We need to be careful to distinguish between rationality and omniscience. An omniscient agent knows the actual outcome of its actions, and can act accordingly; but omniscience is impossible in reality. Consider the following example: I am walking along the Champs Elys´ees one day and I see an old friend across the street. There is no traffic nearby and I’m not otherwise engaged, so, being rational, I start to cross the street. Meanwhile, at 33,000 feet, a cargo door falls off a passing airliner,2 and before I make it to the other side of the street I am flattened. Was I irrational to cross the street? It is unlikely that my obituary would read “Idiot attempts to cross street.” Rather, this points out that rationality is concerned with expected success given what has been perceived. Crossing the street was rational because most of the time the crossing would be successful, and there was no way I could have foreseen the falling door. Note that another agent that was equipped with radar for detecting falling doors or a steel cage strong enough to repel them would be more successful, but it would not be any more rational.

In other words, we cannot blame an agent for failing to take into account something it could not perceive, or for failing to take an action (such as repelling the cargo door) that it is incapable of taking. But relaxing the requirement of perfection is not just a question of being fair to agents. The point is that if we specify that an intelligent agent should always do what is actually the right thing, it will be impossible to design an agent to fulfill this specification—unless we improve the performance of crystal balls.

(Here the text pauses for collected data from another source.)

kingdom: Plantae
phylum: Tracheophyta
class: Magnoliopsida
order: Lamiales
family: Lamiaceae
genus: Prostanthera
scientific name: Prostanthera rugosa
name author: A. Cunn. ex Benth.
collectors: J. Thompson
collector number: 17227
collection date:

In summary, what is rational at any given time depends on four things:

  • The performance measure that defines degree of success.
  • Everything that the agent has perceived so far. We will call this complete perceptual history the percept sequence.
  • What the agent knows about the environment.
  • The actions that the agent can perform.

This leads to a definition of an ideal rational agent: For each possible percept sequence, an ideal rational agent should do whatever action is expected to maximize its performance measure, on the basis of the evidence provided by the percept sequence and whatever built-in knowledge the agent has.